*WRITTEN TASK*: When you reach the line with "3: 24 -> 25.5", start repeating the lines exactly and keep going to the end of the records, but drop every picture.

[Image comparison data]

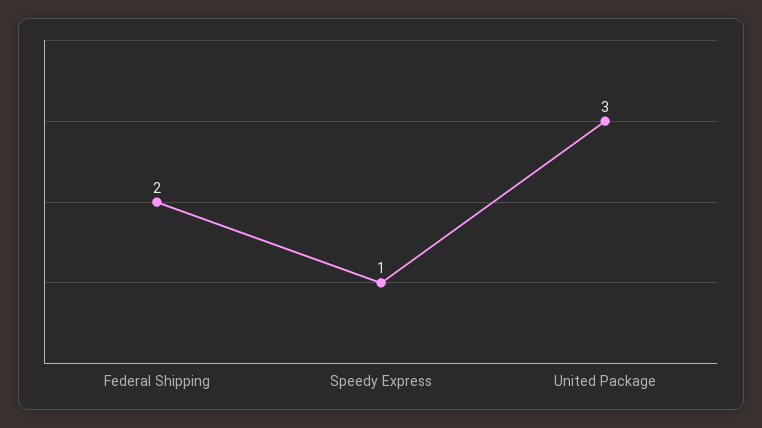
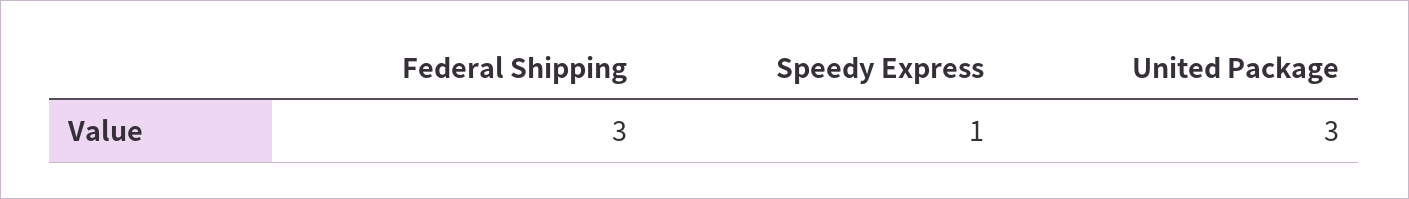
Federal Shipping: 2 -> 3

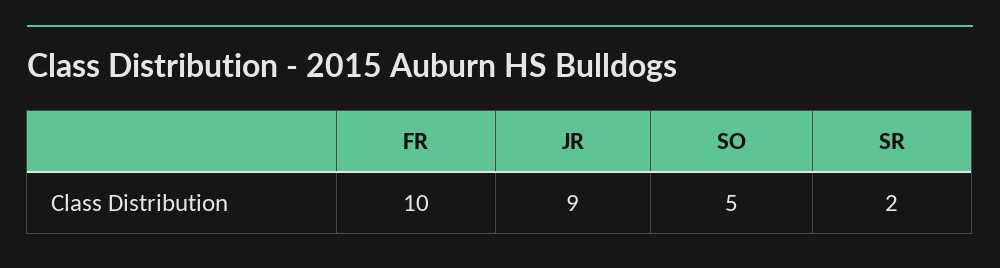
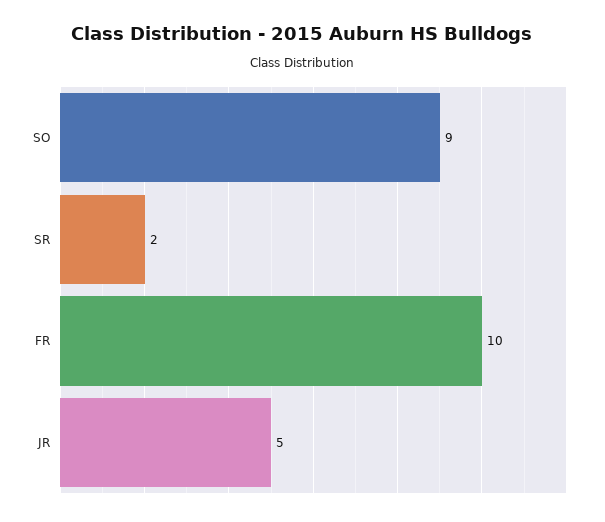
JR: 9 -> 5
SO: 5 -> 9

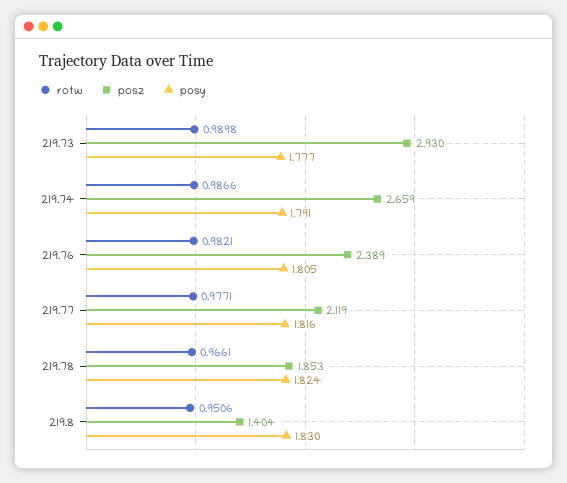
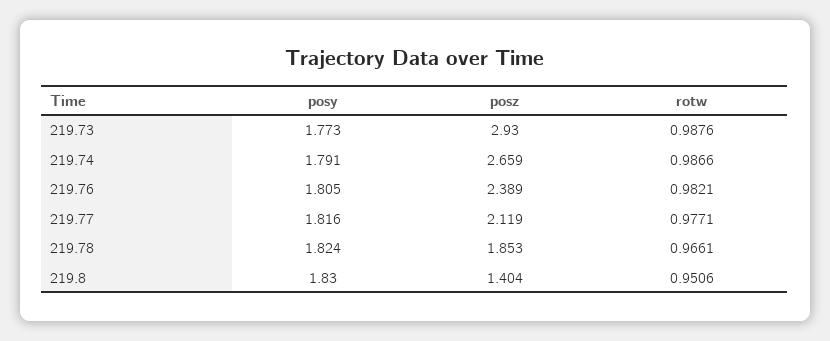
rotw, 219.73: 0.9898 -> 0.9876
posy, 219.73: 1.777 -> 1.773

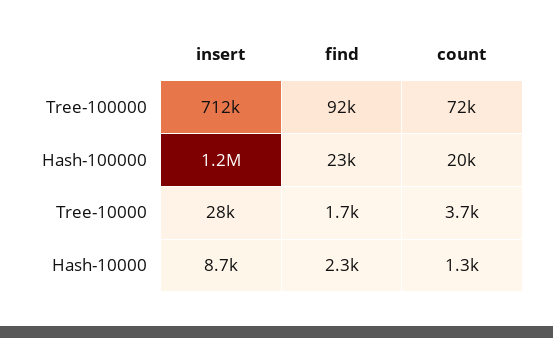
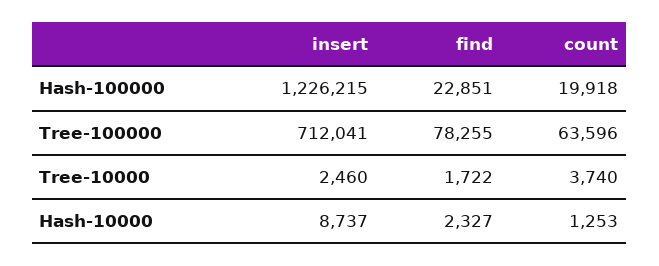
find, Tree-100000: 92000 -> 78255
count, Tree-100000: 72000 -> 63596
insert, Tree-10000: 28000 -> 2460

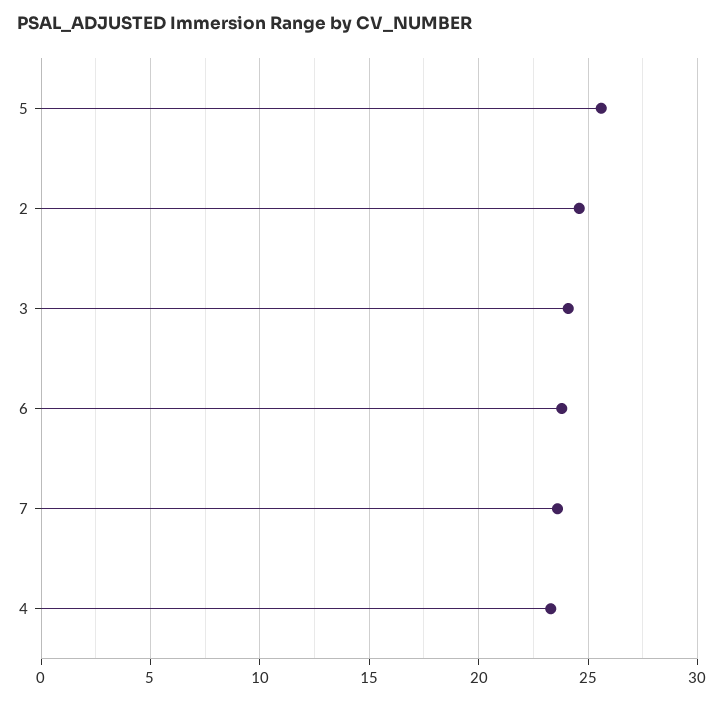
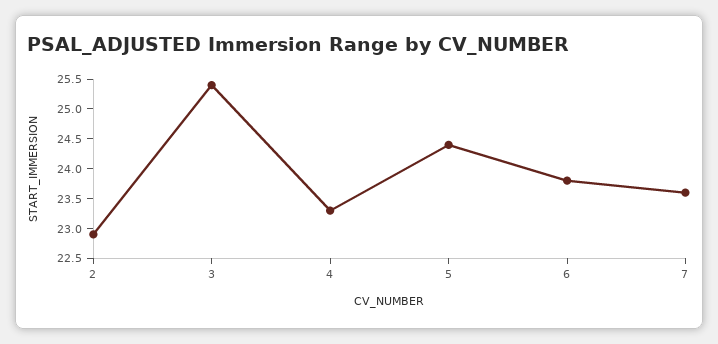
5: 25.5 -> 24.5
2: 24.5 -> 23
3: 24 -> 25.5

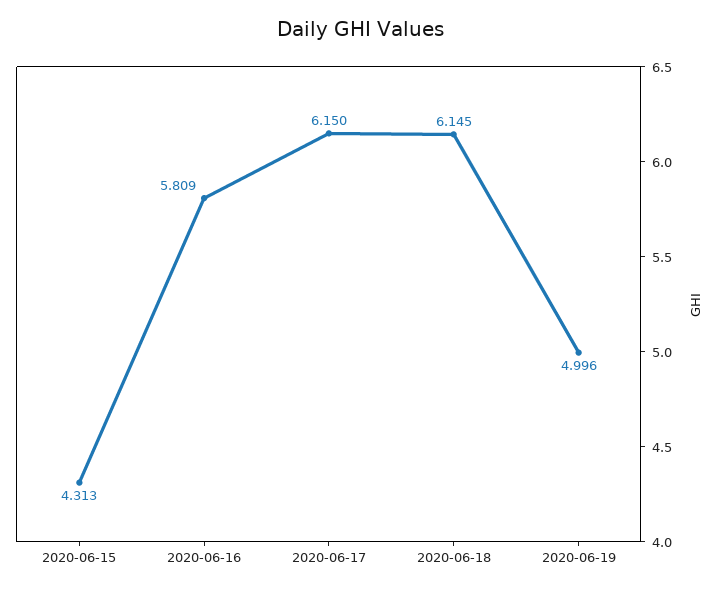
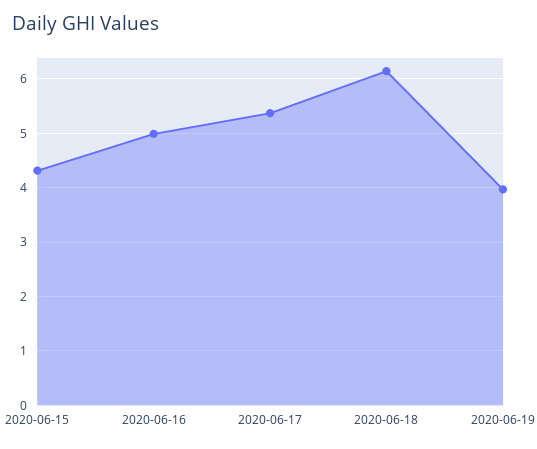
2020-06-16: 5.809 -> 5
2020-06-17: 6.15 -> 5.4
2020-06-19: 4.996 -> 4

*ANSWER TO THE PROBLEM*:
3: 24 -> 25.5

2020-06-16: 5.809 -> 5
2020-06-17: 6.15 -> 5.4
2020-06-19: 4.996 -> 4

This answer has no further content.